Clarisa se sonó la nariz y restregó su carita contra el pecho de Serafín, mientras sus cabellos húmedos se adherían a la piel del hombre, provocando una sensación de frescura y cosquillas.

Serafín, con los labios apenas fruncidos, soltó: "Deja de hacerte la dulce, ¡no sirve! ¿Quieres que te recuerde una por una tus últimas andanzas?"

Clarisa, abrazándose a la cintura de Serafín, sentía cómo el calor del hombre se filtraba hacia ella en ondas tranquilizadoras.

Con los ojos llorosos por el calor, dijo: "No quiero hablar..."

A medida que su cuerpo se calentaba, comenzaba a sentir un frío extremo que la había pasado desapercibido.

Clarisa se acurrucaba más en los brazos de Serafín, abrazándolo más fuerte, mientras él la miraba desde la profundidad de sus ojos oscuros, sin preguntar más.

El cuerpo de Serafín era como una gran estufa, que no solo no perdía calor con Clarisa, sino que parecía incluso calentarse más.

Ella, acostada en sus brazos, poco a poco dejó de temblar, sintiéndose tan cómoda como si estuviera en el vientre materno. Cerró los ojos, y el cansancio tras el pánico y la tensión la invadieron.

"Clarisa, ¡atrévete a dormirte para ver!", la retó Serafín.

No había explicado nada y pretendía zafarse durmiendo. ¡Quién la había malacostumbrado!

Serafín la empujó suavemente, y Clarisa levantó la cabeza para mirarlo, curvando sus cejas y ojos.

"Sefy, te pareces tanto a alguien."

Algo le vino a la mente a Serafín, su mirada se volvió sombría y su voz tensa.

"¿A quién?"

Clarisa esbozó una sonrisa, "A una mamá pájaro..."

Probablemente su respuesta fue tan inesperada que Serafín se quedó callado por un momento, sus labios se curvaron en una mueca de impaciencia contenida.

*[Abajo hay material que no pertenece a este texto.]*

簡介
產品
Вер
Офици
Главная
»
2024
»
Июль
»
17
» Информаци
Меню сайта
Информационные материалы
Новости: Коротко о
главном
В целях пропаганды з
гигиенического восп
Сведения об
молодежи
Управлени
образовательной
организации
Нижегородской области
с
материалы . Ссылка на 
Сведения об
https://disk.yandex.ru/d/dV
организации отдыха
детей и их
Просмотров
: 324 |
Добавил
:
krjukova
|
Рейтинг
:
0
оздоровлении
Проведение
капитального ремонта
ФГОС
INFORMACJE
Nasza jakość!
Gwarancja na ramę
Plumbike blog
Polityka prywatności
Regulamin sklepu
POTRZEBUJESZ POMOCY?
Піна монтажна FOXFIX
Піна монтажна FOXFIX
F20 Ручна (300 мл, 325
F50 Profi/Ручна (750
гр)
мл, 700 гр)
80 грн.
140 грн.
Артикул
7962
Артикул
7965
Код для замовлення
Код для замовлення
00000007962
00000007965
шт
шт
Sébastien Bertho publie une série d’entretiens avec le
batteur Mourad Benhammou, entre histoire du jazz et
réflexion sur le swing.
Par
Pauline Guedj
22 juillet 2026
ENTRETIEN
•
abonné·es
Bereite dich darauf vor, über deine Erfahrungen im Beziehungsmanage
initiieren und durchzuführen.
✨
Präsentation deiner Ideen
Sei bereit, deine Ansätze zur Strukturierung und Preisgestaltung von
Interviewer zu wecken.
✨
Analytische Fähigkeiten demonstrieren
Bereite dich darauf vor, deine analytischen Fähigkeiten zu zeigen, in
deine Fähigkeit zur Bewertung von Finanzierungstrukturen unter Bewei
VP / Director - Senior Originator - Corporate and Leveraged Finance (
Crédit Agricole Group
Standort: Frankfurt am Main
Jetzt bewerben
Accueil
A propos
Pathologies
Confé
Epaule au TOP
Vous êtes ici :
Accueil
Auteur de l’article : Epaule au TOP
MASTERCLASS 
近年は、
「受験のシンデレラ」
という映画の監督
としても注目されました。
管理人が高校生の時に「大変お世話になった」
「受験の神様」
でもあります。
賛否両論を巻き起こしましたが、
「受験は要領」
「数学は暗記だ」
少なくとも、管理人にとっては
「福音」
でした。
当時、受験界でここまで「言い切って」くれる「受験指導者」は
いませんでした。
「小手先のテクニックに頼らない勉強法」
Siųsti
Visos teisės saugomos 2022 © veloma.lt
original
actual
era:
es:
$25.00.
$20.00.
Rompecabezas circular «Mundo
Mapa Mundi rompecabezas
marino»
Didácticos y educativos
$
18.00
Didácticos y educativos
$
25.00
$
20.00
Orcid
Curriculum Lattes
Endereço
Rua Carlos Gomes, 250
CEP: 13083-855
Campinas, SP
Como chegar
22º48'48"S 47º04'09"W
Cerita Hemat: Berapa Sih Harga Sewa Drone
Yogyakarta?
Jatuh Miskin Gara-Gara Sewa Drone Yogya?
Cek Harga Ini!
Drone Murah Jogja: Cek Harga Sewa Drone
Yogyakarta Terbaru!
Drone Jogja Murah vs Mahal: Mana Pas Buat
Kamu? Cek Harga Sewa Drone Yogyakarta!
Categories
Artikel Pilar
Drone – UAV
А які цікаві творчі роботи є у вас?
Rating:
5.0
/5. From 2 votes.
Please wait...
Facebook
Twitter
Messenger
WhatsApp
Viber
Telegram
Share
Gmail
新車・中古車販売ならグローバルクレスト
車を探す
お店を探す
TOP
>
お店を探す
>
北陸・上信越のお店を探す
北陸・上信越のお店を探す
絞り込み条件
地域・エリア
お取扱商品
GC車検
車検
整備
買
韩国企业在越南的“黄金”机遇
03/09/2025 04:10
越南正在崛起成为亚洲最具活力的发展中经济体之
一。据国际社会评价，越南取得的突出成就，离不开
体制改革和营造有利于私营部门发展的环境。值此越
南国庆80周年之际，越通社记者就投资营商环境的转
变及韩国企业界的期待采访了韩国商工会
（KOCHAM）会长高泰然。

"¿Una mamá pájaro es una persona?"

¿Qué diablos era una mamá pájaro? Al final de cuentas, ¿no era un animal?

Él sospechaba que ella lo estaba insinuando como un ser menos que humano, y con una risa fría, soltó a la mujer de sus brazos, "¡Suéltame! Vete para allá."

Clarisa sonrió con amargura, sintiendo su mirada acuosa.

A veces realmente pensaba que Serafín era como su mamá pájaro, porque aquel año la había llevado a casa, a salvo del viento y la nieve, como un polluelo que se aferra a él después de romper el cascarón, enredándolo en su cuidado y protección.

Al igual que ahora, cuando usó su cuerpo para calentarla, lo hizo con tanta naturalidad, como un instinto grabado en sus huesos y sangre.

Pero él no era su mamá pájaro y no tenía ninguna obligación con ella, siempre había sido injusto para él.

¿Sería posible que el día en que se deshiciera de su complejo de polluelo, dejara de amarlo?

"Está bien, me voy para el otro lado."

Clarisa soltó su agarre y se fue hacia el otro lado de la cama. No se había alejado mucho cuando Serafín la atrajo de vuelta por la cintura.

Inclinándose, tomó la botella de whisky de la mesita de noche, empujó la tapa con el pulgar y tomó un trago antes de bajar la cabeza para tapar los labios de Clarisa.